CPU Profiling in Go — Professional¶

1. The production framing¶

Profiling in production is not "ssh in and run pprof when there's a fire". The professional posture treats CPU profiles as a continuously available, statistically sampled telemetry stream, alongside metrics and logs. The job, roughly:

Expose a profile endpoint that is safe, authenticated, and isolated from public traffic.
Sample continuously with a continuous-profiling backend (Pyroscope, Parca, Grafana Cloud Profiles, Polar Signals, Datadog).
Annotate samples with labels that let you slice by endpoint, tenant, and version.
Gate releases on automated CPU regression detection.
Keep a runbook for "service is now CPU-bound" incidents with predictable first moves.
Apply PGO in CI from a representative production profile.

Done right, the on-call engineer never needs to manually run pprof against a live host — the data is already in a dashboard, indexed by service version.

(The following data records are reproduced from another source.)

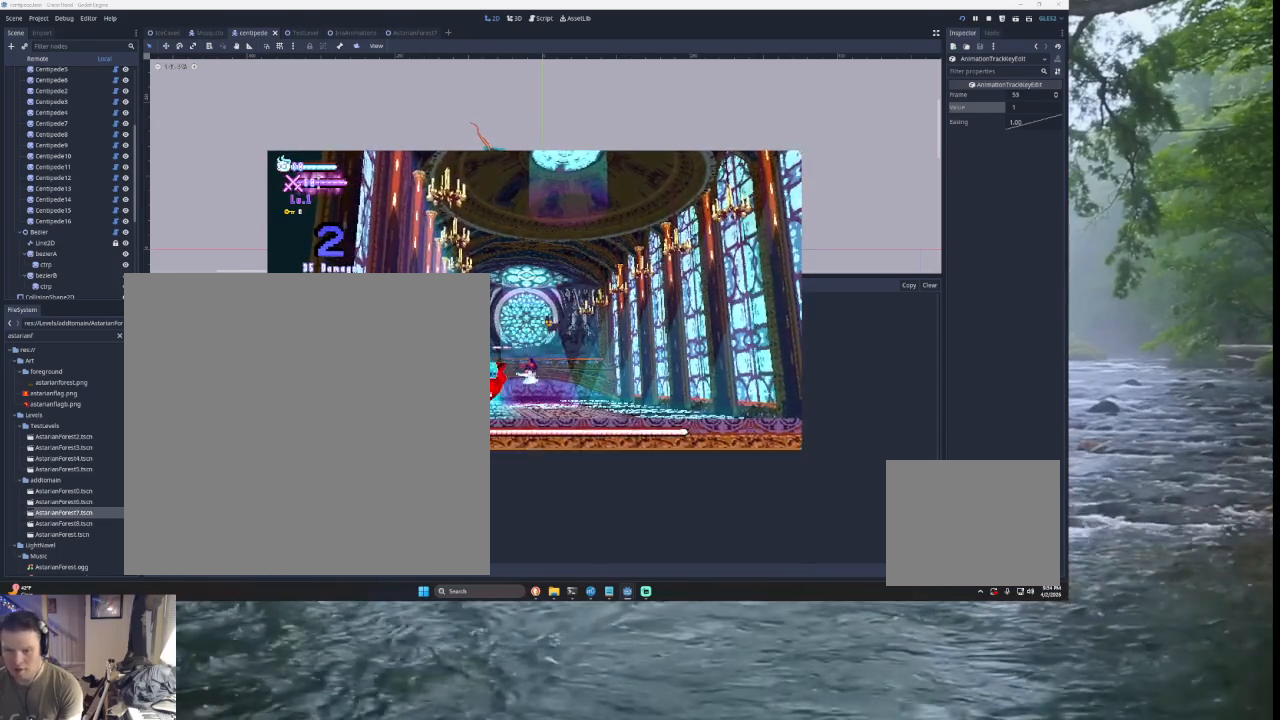
{"buttons": ["SQUARE", "TRIANGLE"], "left_stick": "right", "right_stick": "center", "events": [[67, "SQUARE", "up"], [167, "left_stick", "left"], [333, "TRIANGLE", "down"], [367, "SQUARE", "down"], [467, "left_stick", "right"]]}
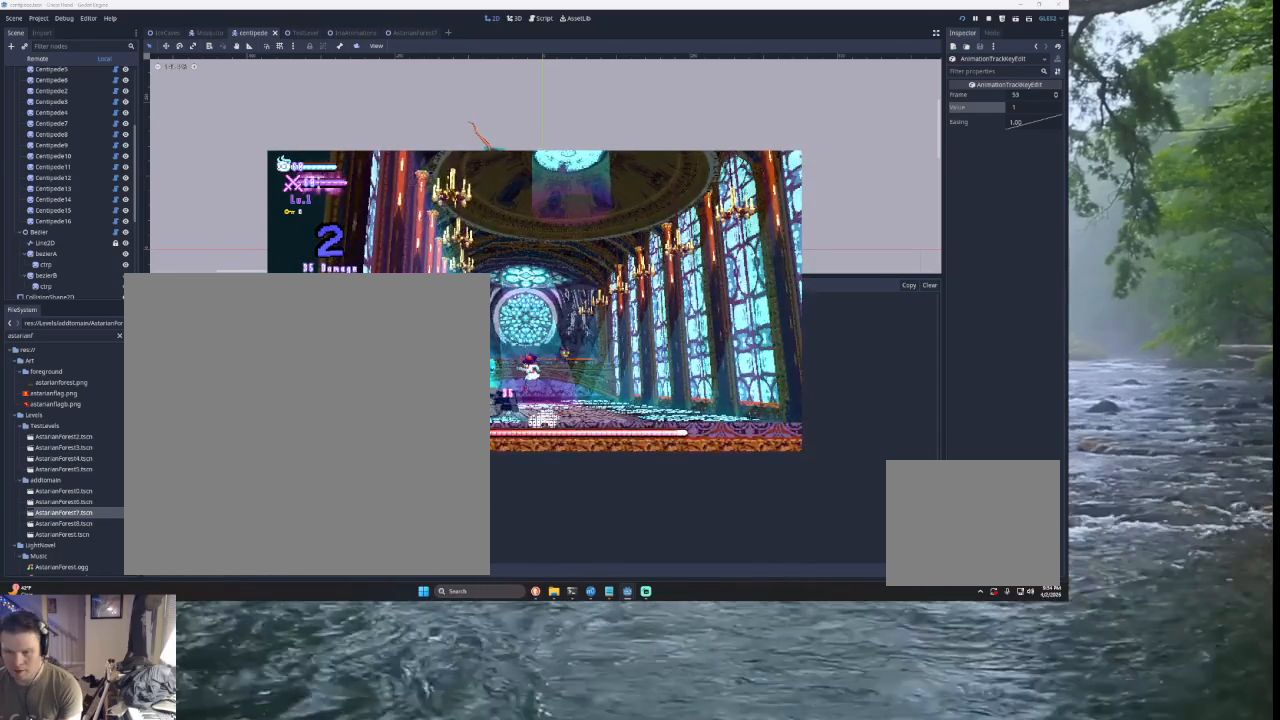
{"buttons": [], "left_stick": "center", "right_stick": "center", "events": [[100, "SQUARE", "up"], [133, "TRIANGLE", "up"], [267, "left_stick", "left"], [300, "TRIANGLE", "down"], [400, "left_stick", "center"], [433, "TRIANGLE", "up"]]}
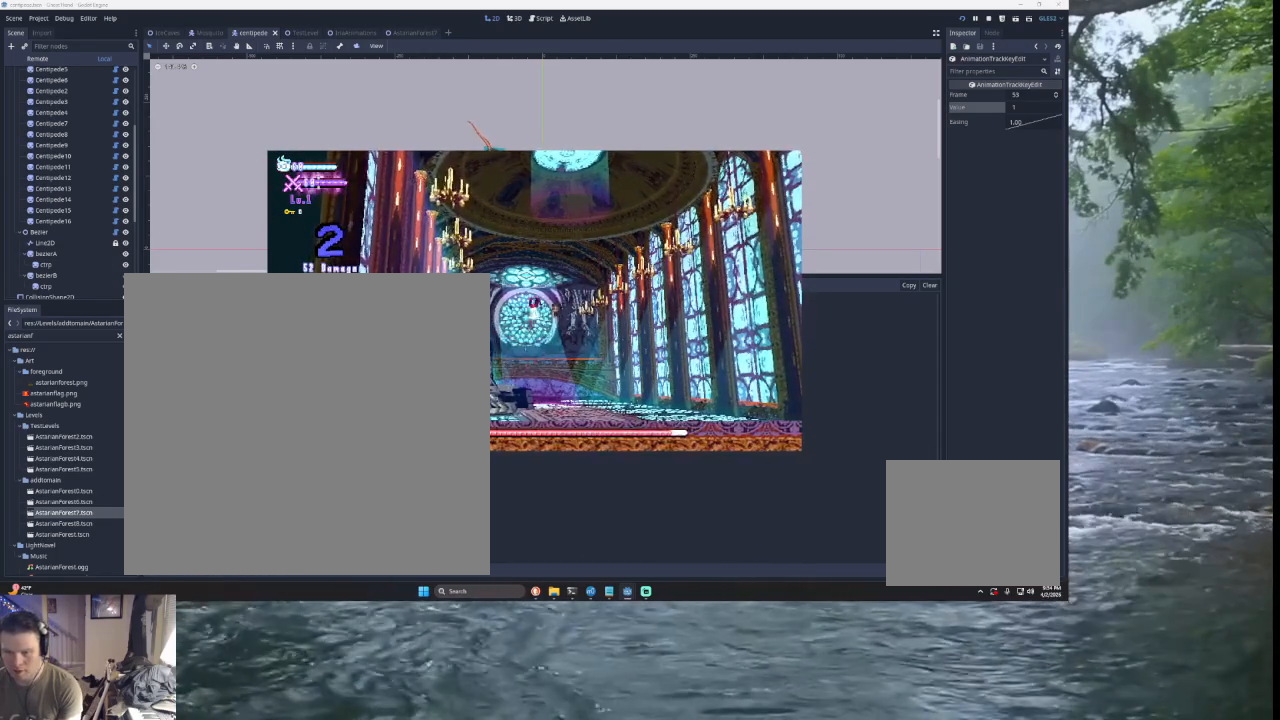
{"buttons": [], "left_stick": "center", "right_stick": "left", "events": [[100, "right_stick", "down"], [167, "left_stick", "down"], [200, "right_stick", "left"], [300, "left_stick", "center"]]}
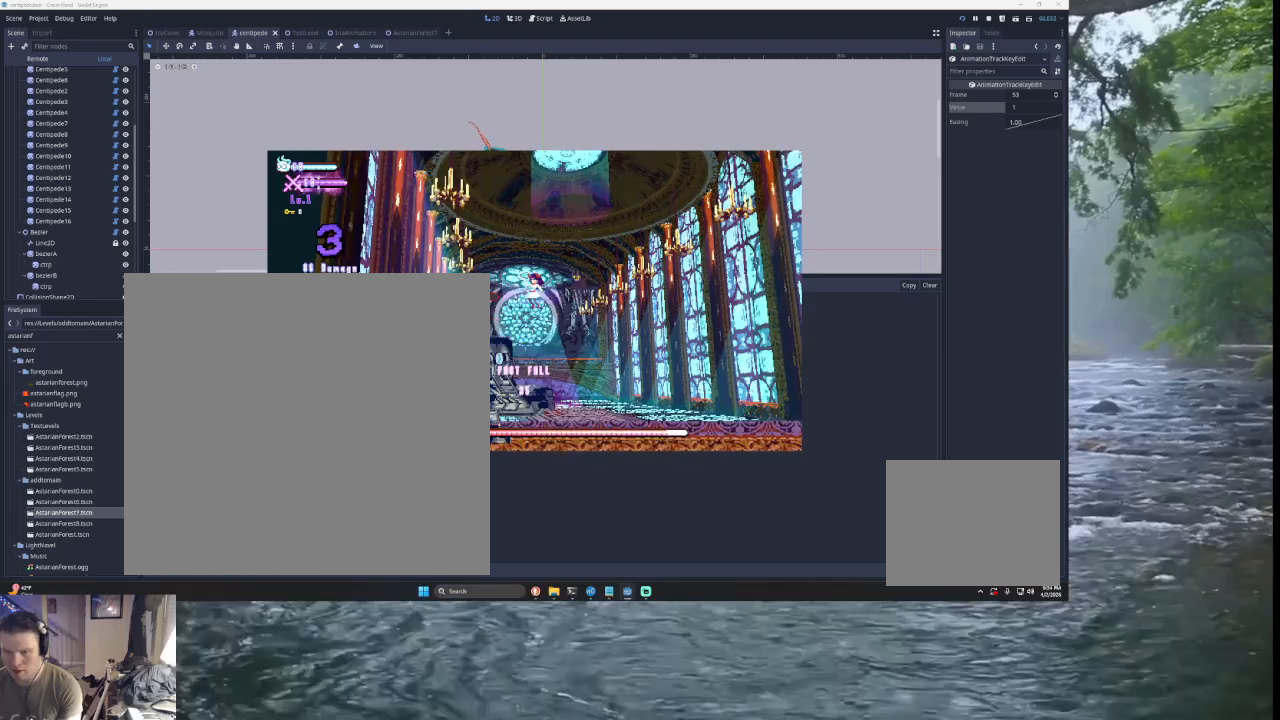
{"buttons": [], "left_stick": "center", "right_stick": "left", "events": [[67, "left_stick", "left"], [167, "right_stick", "down"], [233, "left_stick", "down"], [233, "right_stick", "left"], [300, "left_stick", "center"]]}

2. A production-safe pprof endpoint¶

import (
    "net/http"
    "net/http/pprof"
)

func startProfiler(addr string) *http.Server {
    mux := http.NewServeMux()
    mux.HandleFunc("/debug/pprof/",        pprof.Index)
    mux.HandleFunc("/debug/pprof/cmdline", pprof.Cmdline)
    mux.HandleFunc("/debug/pprof/profile", pprof.Profile)
    mux.HandleFunc("/debug/pprof/symbol",  pprof.Symbol)
    mux.HandleFunc("/debug/pprof/trace",   pprof.Trace)

    srv := &http.Server{Addr: addr, Handler: authMiddleware(mux)}
    go srv.ListenAndServe()
    return srv
}

Rules that are not optional:

Bind to localhost or a private interface. Profiles expose source-level identifiers; never put them on the public listener.
Do not import _ "net/http/pprof" into your main listener. That registers on http.DefaultServeMux, which leaks endpoints if anything else uses the default mux.
Use a dedicated port. Operators can firewall, scrape, or disable it without touching the application port.
Wrap with auth. Even on a private network. mTLS, a bearer token, or a sidecar that proxies authenticated requests.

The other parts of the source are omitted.